Les fils de la liberté
Mais écoutez ce que j’ai à dire et j’espère que vous accepterez de venir.
Comme il s’y était attendu, Hunter se montra d’abord réticent à quitter le camp. Les médecins étaient peu nombreux et, avec toutes les maladies dues au froid et à la promiscuité… Son absence durerait sans doute plus d’une semaine… William eut la sagesse de ne rien dire. Il se contenta d’un bref regard vers Rachel avant de regarder le médecin droit dans les yeux.
Voulez-vous vraiment qu’elle passe ici tout l’hiver ?
Hunter comprit instantanément.
— Tu souhaites que Rachel nous accompagne ?
La jeune femme intervint aussitôt :
— Je viendrai avec toi qu’il le souhaite ou pas, vous le savez tous les deux !
— Certes, soupira Denzell, mais il m’a semblé plus courtois de le lui demander. En outre, il y a aussi…
William n’entendit pas la fin de sa phrase : un gros objet venait de heurter ses jambes par-derrière. Il poussa un cri aigu, chancela puis fit volte-face pour voir qui l’avait attaqué aussi lâchement.

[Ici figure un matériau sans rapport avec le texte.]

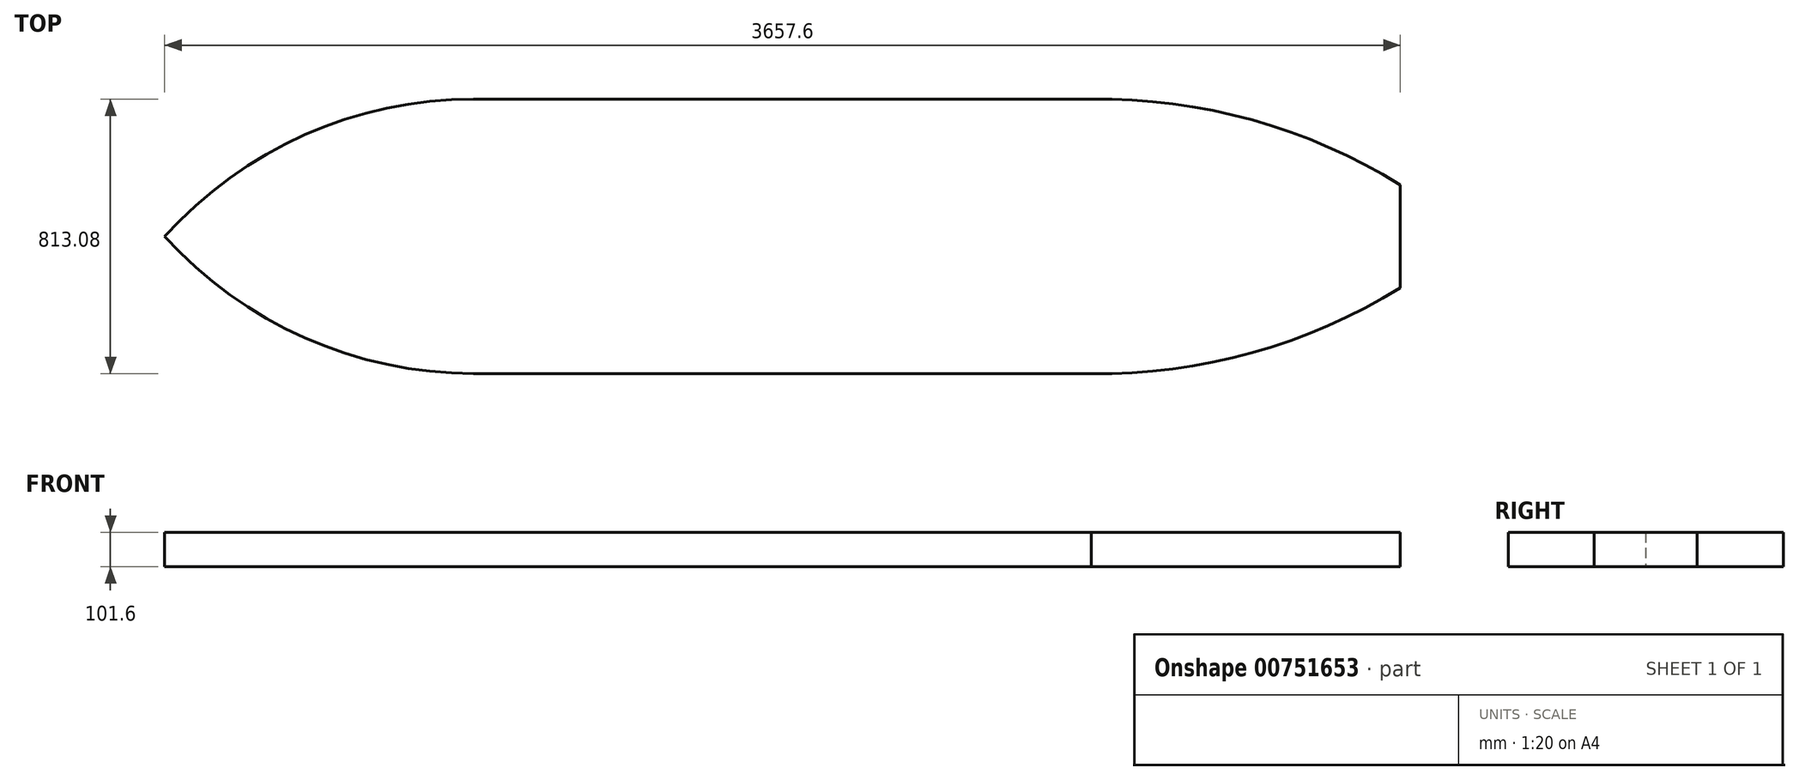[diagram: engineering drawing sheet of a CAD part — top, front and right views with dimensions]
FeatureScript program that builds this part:
annotation { "Feature Type Name" : "Feature", "Feature Type Description" : "" }
export const myFeature = defineFeature(function(context is Context, id is Id, definition is map)
    precondition{}
    {
        {
            var Q0;
            Q0=qCreatedBy(makeId("Top.planeOp"),FACE);
            var sketch = newSketch(context, id + "F0", { "sketchPlane" : qUnion([Q0])});
            skPoint(sketch, "E0", {"position": v(-914.4, 406.4) * mm});
            skPoint(sketch, "E1", {"position": v(-914.4, -406.4) * mm});
            skPoint(sketch, "E2", {"position": v(914.4, 406.4) * mm});
            skPoint(sketch, "E3", {"position": v(914.4, -406.4) * mm});
            skPoint(sketch, "E4", {"position": v(1828.8, 0) * mm});
            skPoint(sketch, "E5", {"position": v(1828.8, 152.4) * mm});
            skPoint(sketch, "E6", {"position": v(1828.8, -152.4) * mm});
            skArc(sketch, "E7", {"start": v(1828.8, 152.4) * mm, "mid": v(1389.74, 344.71) * mm, "end": v(914.4, 406.4) * mm});
            skArc(sketch, "E8", {"start": v(914.4, -406.4) * mm, "mid": v(1389.74, -344.71) * mm, "end": v(1828.8, -152.4) * mm});
            skLineSegment(sketch, "E9", {"start": v(1828.8, 152.4) * mm, "end": v(1828.8, -152.4) * mm});
            skPoint(sketch, "E10", {"position": v(0, -406.4) * mm});
            skLineSegment(sketch, "E11", {"start": v(-914.4, -406.4) * mm, "end": v(0, -406.4) * mm});
            skLineSegment(sketch, "E12", {"start": v(0, -406.4) * mm, "end": v(914.4, -406.4) * mm});
            skPoint(sketch, "E13", {"position": v(0, 406.4) * mm});
            skLineSegment(sketch, "E14", {"start": v(-914.4, 406.4) * mm, "end": v(0, 406.4) * mm});
            skLineSegment(sketch, "E15", {"start": v(0, 406.4) * mm, "end": v(914.4, 406.4) * mm});
            skPoint(sketch, "E16", {"position": v(-1828.8, 0) * mm});
            skArc(sketch, "E17", {"start": v(-914.4, 406.4) * mm, "mid": v(-1414.72, 300.22) * mm, "end": v(-1828.8, 0) * mm});
            skArc(sketch, "E18", {"start": v(-1828.8, 0) * mm, "mid": v(-1414.72, -300.22) * mm, "end": v(-914.4, -406.4) * mm});
            skLineSegment(sketch, "E19", {"start": v(-1828.8, 0) * mm, "end": v(-1828.8, -406.4) * mm});
            skLineSegment(sketch, "E20", {"start": v(-914.4, -406.4) * mm, "end": v(-1828.8, -406.4) * mm});
            skLineSegment(sketch, "E21", {"start": v(-914.4, 406.4) * mm, "end": v(-1828.8, 406.4) * mm});
            skLineSegment(sketch, "E22", {"start": v(-1828.8, 406.4) * mm, "end": v(-1828.8, 0) * mm});
            skPoint(sketch, "E23", {"position": v(-1828.8, -406.4) * mm});
            skPoint(sketch, "E24", {"position": v(-1828.8, 406.4) * mm});
            skSolve(sketch);
        }
        {
            var Q0;
            Q0=makeQuery(id+"F0.imprint","IMPRINT",FACE,{"disambiguationData":[TD([[makeQuery(id+"F0.imprint","IMPRINT",EDGE,{"derivedFrom":sQuery(id+"F0.wireOp",EDGE,"E7")}),1.0]])]});
            extrude(context, id + "F1", {"entities" : qUnion([Q0]), "depth" : 50.8 * mm, "offsetDistance" : 25.4 * mm, "hasSecondDirection" : true, "secondDirectionOppositeDirection" : true, "secondDirectionDepth" : 50.8 * mm});
        }
        {
            var Q0;
            Q0=makeQuery(id+"F1.opExtrude","CAP_FACE",FACE,{"disambiguationData":[OSD([sQuery(id+"F0.wireOp",EDGE,"E7"),sQuery(id+"F0.wireOp",EDGE,"E8"),sQuery(id+"F0.wireOp",EDGE,"E9"),sQuery(id+"F0.wireOp",EDGE,"E11"),sQuery(id+"F0.wireOp",EDGE,"E12"),sQuery(id+"F0.wireOp",EDGE,"E14"),sQuery(id+"F0.wireOp",EDGE,"E15"),sQuery(id+"F0.wireOp",EDGE,"E17"),sQuery(id+"F0.wireOp",EDGE,"E18")])],"isStart":false});
            var sketch = newSketch(context, id + "F2", { "sketchPlane" : qUnion([Q0])});
            skPoint(sketch, "E25", {"position": v(-1828.8, 0) * mm});
            skPoint(sketch, "E26", {"position": v(1828.8, 152.4) * mm});
            skPoint(sketch, "E27", {"position": v(1828.8, -152.4) * mm});
            skPoint(sketch, "E28", {"position": v(914.4, 406.4) * mm});
            skPoint(sketch, "E29", {"position": v(914.4, -406.4) * mm});
            skPoint(sketch, "E30", {"position": v(-914.4, -406.4) * mm});
            skPoint(sketch, "E31", {"position": v(-914.4, 406.4) * mm});
            skPoint(sketch, "E32", {"position": v(-609.6, 406.4) * mm});
            skPoint(sketch, "E33", {"position": v(-304.8, 406.4) * mm});
            skPoint(sketch, "E34", {"position": v(0, 406.4) * mm});
            skPoint(sketch, "E35", {"position": v(304.8, 406.4) * mm});
            skPoint(sketch, "E36", {"position": v(609.6, 406.4) * mm});
            skPoint(sketch, "E37", {"position": v(304.8, -406.4) * mm});
            skPoint(sketch, "E38", {"position": v(609.6, -406.4) * mm});
            skPoint(sketch, "E39", {"position": v(0, -406.4) * mm});
            skPoint(sketch, "E40", {"position": v(-304.8, -406.4) * mm});
            skPoint(sketch, "E41", {"position": v(-609.6, -406.4) * mm});
            skSolve(sketch);
        }
        {
            var Q0;
            Q0=makeQuery(id+"F1.opExtrude","SWEPT_FACE",FACE,{"disambiguationData":[OSD([sQuery(id+"F0.wireOp",EDGE,"E11"),sQuery(id+"F0.wireOp",EDGE,"E12")])]});
            var sketch = newSketch(context, id + "F3", { "sketchPlane" : qUnion([Q0])});
            skPoint(sketch, "E42", {"position": v(0, -50.8) * mm});
            skPoint(sketch, "E43", {"position": v(-304.8, -50.8) * mm});
            skPoint(sketch, "E44", {"position": v(-1828.8, -50.8) * mm});
            skPoint(sketch, "E45", {"position": v(-1828.8, 12.7) * mm});
            skArc(sketch, "E46", {"start": v(-1828.8, 12.7) * mm, "mid": v(-1067.64, -39.18) * mm, "end": v(-304.8, -50.8) * mm});
            skPoint(sketch, "E47", {"position": v(914.4, -50.8) * mm});
            skPoint(sketch, "E48", {"position": v(1828.8, -50.8) * mm});
            skPoint(sketch, "E49", {"position": v(1828.8, 12.7) * mm});
            skArc(sketch, "E50", {"start": v(914.4, -50.8) * mm, "mid": v(1372.7, -34.9) * mm, "end": v(1828.8, 12.7) * mm});
            skLineSegment(sketch, "E51", {"start": v(-304.8, -50.8) * mm, "end": v(914.4, -50.8) * mm});
            skSolve(sketch);
        }
        {
            var Q0;
            Q0 = qConstructionFilter(qBodyType(qCreatedBy(id + "F3" ,EDGE), BodyType.WIRE), ConstructionObject.NO);
            extrude(context, id + "F4", {"bodyType" : ToolBodyType.SURFACE, "surfaceEntities" : qUnion([Q0]), "oppositeDirection" : true, "depth" : 812.8 * mm, "offsetDistance" : 25.4 * mm});
        }
    });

— Ah, j’oubliais Rollo, dit Rachel comme si de rien n’était. Il peut marcher désormais mais je doute qu’il puisse aller jusqu’à Philadelphie. Tu penses qu’il serait possible de lui trouver un moyen de transport ?
Il reconnut aussitôt le chien. Il ne pouvait y en avoir deux pareils. Il tendit précautionneusement un poing pour que l’animal le renifle.
— C’est la créature de Ian Murray ? Où est son maître ?
Les Hunter échangèrent un bref regard puis Rachel répondit d’une voix ferme :
— En Ecosse. Il s’y est rendu avec son oncle James Fraser pour une affaire de famille. Connais-tu M. Fraser ?
William trouvait que les Hunter le dévisageaient un peu trop fixement.
— Oui, je l’ai rencontré une fois, il y a des années de cela. Pourquoi le chien n’est-il pas parti en Ecosse avec son maître ?
De nouveau, cet échange de regards. Que cachaient-ils donc au sujet de Murray ? Rachel répondit sans ciller :
— Le chien a été blessé peu avant qu’ils n’embarquent. L’Ami Ian a eu la bonté de me confier son compagnon. Te serait-il possible de te procurer une carriole ? Ton cheval risque de rechigner à porter Rollo sur son dos.
Lord John enfonça la sangle en cuir entre les dents de Henry. Le jeune homme avait été sérieusement sonné par une bonne dose de laudanum mais il était encore conscient et essaya de sourire à son oncle. Grey sentait la peur qui courait dans les veines de son neveu… et dans les siennes. Il avait un nœud de serpents venimeux dans le ventre, une sensation d’ondulation constante ponctuée de vives morsures de panique.
Hunter avait insisté pour qu’on attache les bras et les jambes du patient au lit afin qu’il ne bouge pas durant l’opération. C’était une journée splendide ; le soleil faisait briller les bords de fenêtres couverts de neige. Le lit avait été déplacé afin que l’on profite au maximum de la profusion de lumière.
Hunter avait poliment refusé qu’on fasse venir le sourcier, déclarant que son activité tenait de la divination. Il ne pouvait en son âme et conscience invoquer l’aide de Dieu si l’opération était entachée par des agissements qui ressemblaient à de la sorcellerie. Cela avait quelque peu offusqué Mercy Woodcock, qui avait bougonné un moment dans son coin, mais elle n’avait pas insisté, trop soulagée (et angoissée) que l’opération ait enfin lieu.
Grey n’était pas superstitieux mais pragmatique. Aussi avait-il soigneusement noté l’emplacement de la balle trouvéepar le sourcier. Avec l’assentiment dépourvu d’enthousiasme du médecin, il sortit une petite règle et triangula minutieusement l’endroit sur le ventre creux de Henry, traçant une petite croix sur le point exact avec du noir de chandelle.
— Je crois que nous sommes prêts, annonça Denzell Hunter.
Il s’approcha du lit, posa les mains sur le front du patient, implora brièvement le Seigneur de le guider, de le soutenir et de donner à Henry de l’endurance et la guérison. Il conclut en reconnaissant la présence de Dieu parmi eux. En dépit de son indécrottable rationalisme, Grey ressentit un léger relâchement de la tension dans la pièce et les serpents dans son ventre se calmèrent un moment.
Il prit la main molle de son neveu dans la sienne et lui dit sereinement :
— Tiens bon, Henry. Je ne te lâcherai pas.